Two masked men from different periods of history – and when I say history, put inverted commas around the word, as it is fiction, obviously – are the central conceit of the comic series collection, The Lone Ranger and The Green Hornet (Dynamite Comics). Having read and enjoyed this collection by Michael Uslan (writer) and Giovanni Timpano (artist), I found myself asking, “Why hasn’t this been done before?”
Opening in 1936 with an ageing Lone Ranger telling children stories of his past, we are introduced to the milieu when the former masked man has a discussion with his newspaperman nephew, Dan Reid, about the current state of play vis-a-vis the impending war.
As the retired ranger puts it, comparing the Cavendish Gang – their evil doings being the current day’s news – with the Nazis, “Their no good is a far worse no good than no good ever was in my day!” He adds, foreshadowingly, “It makes me mad as a hornet.”
The crux of the tale revolves around Dan’s despair over his son, Britt not making anything of his life. A subject upon which the former Lone Ranger, has an idea.
Giving his original Lone Ranger vest to Britt – Tonto had cut the original mask from the vest and there is enough leather left to cut one more mask – foreshadows what is to come
Unsurprisingly, the graphics employ a lot of cinematic techniques from westerns, from the flare of sunlight across a ridge as men on horseback ride in shadow from across the horizon, to facial closeups most famously used by Sergio Leone in his Man with No Name movies, and even characters riding off into the sunset. The sunset ride appears early in the book, however, so it just about manages to skirt the cliché.
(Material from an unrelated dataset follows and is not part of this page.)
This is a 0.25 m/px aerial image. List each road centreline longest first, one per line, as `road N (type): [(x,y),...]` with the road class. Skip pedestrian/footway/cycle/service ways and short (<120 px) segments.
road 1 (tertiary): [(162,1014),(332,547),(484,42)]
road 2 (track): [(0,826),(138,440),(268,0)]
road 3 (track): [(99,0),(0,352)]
After a scene forty four years in the past when the ranger dispatches the head of the Cavendish gang, we are back with Britt and a key meeting at the offices of The Daily Sentinel with the head honcho of The Untouchables, Elliot Ness. Britt has taken over the publishing business after his father died of a heart attack.
There is a grisly set of murders running like a bloody river beneath the narrative. The torso murders are the names given to the deaths of twenty-four scientists, half of them German immigrants.
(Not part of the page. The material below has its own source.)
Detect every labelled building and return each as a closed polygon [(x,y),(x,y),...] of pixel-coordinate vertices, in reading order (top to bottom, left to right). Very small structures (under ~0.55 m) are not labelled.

Ness is seeking help to deal with the Nazi sympathiser group, The Bund. And in an anti-Nazi rally which becomes violent, Britt cries, “I’m mad as a hornet and I’m not going to take this any more,” adapted from the famous line given by Peter Finch in the movie, Network. I find lines like these, and the various references to “greenhorn” and so on, awkward and rather clumsy, striving for the effect of being amusing but not quite succeeding.
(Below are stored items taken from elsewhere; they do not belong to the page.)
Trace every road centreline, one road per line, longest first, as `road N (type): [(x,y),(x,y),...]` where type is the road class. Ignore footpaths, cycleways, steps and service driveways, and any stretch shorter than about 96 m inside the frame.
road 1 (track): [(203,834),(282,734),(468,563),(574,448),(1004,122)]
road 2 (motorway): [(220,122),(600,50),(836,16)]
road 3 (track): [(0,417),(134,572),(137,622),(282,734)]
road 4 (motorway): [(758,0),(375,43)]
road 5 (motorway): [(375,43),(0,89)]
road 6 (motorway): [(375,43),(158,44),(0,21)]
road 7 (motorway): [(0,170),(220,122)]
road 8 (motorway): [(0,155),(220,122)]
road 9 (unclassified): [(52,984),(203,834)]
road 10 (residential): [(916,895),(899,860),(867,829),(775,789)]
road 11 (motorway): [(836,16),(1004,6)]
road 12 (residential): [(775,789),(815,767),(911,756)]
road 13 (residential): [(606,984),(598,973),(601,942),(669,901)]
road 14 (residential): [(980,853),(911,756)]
More awkward lines ensue. Britt, talking about the scientist Enrico Fermi, says, “He won this year’s Nobel prize for radioactivity! He’s Italian, but it was all Greek to me.” Ouch!
When Britt finally adopts his mask as The Green Hornet, uncle John gets exercised about the fact that Elliot Ness wanted a new Lone Ranger to help him tackle the city’s crime wave. This was oddly petulant and his reasoning never explained.
Going back in time to the 30s again, we see Jesse Owens, who has just won the Olympic Games in Germany – much to the disgust of the racist Hitler. When the Fuhrer refuses to shake the athlete’s hand he is challenged by John Reid, who says, “The master race? Ha! That was just won by Jesse Owens!” Owens reappears two years later in a reunion with John Reid back in America. And now Reid wants to train Jesse to become the new Lone Ranger.
Owens says, “You want a black man to be a symbol of justice in America in 1938? You’re crazy!”
By this point in the narrative, I found myself thinking about Barack Obama and wondering if this was a conscious parallel on the part of the writer. And given the state of play today when Donald Trump is setting out his stall on immigration, asking for a wall between the USA and Mexico, again I felt that something of the zeitgeist was being reflected in the pages here.
Various storylines subsequently unfold, looking back at the Lone Ranger’s life, an appearance of an ageing Tonto in a 1938 performance of the last Wild West Show in the West, a firefight involving members of the Bund, the Ranger (now Jesse Owens), the Green Hornet and John Reid himself, who is still able to throw a pretty mean punch.
The old Tonto becomes a mentor to the Green Hornet’s sidekick, Kato. The rollercoaster ride continues to a bittersweet ending that is satisfying and makes complete sense.
The artwork is excellent, employing a cinematographic approach to the visuals, well-drawn characters and dramatic montage splash pages between chapters.
While I felt the whole story somewhat overheated, kitchen sink included, I admit this is overall an entertaining read and very much in the spirit of its pulp fiction origins.